Unable to put up with the situation any longer, he complained to the janitor of the apartment building; but in vain. The box man was only visible from A’s window, and anyone who could manage not to be seen would not deliberately move. As frequently as possible everybody pretended not to sec him.

Finally A went to the police box himself. When the bored officer told him to fill out a damage report, A said that for the first time he experienced something similar to fear.

“Look here”, the officer had snapped. “I suppose you made it clear he was to get out”.

There was nothing for A to do but take action himself.
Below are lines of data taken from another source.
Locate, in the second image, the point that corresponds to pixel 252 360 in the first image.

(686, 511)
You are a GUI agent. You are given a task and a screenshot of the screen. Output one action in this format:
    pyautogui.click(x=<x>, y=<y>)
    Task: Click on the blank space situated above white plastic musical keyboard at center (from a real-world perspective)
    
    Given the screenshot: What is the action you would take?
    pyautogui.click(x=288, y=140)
On the way home from the police box he stopped at a friend’s house and borrowed an air rifle. 

Once back in his room, he had a cigarette and calmed down; then he looked directly out the window, and as he did so the box man turned the observation slit of the box straight toward him. There were scarcely three or four yards between them. As if perceiving A’s inner confusion, the box tilted, and the semi opaque vinyl curtain over the window divided vertically in two. 

From within, an indistinct whitish eye was firmly fixed on him. A felt a rush of blood go to his head. He flung open the window, and loading the gun, took aim.

And I guess I’ve upped the ante on your curiosity quotient, at the most appropriate cliffhanger-ish point right at the opening pages!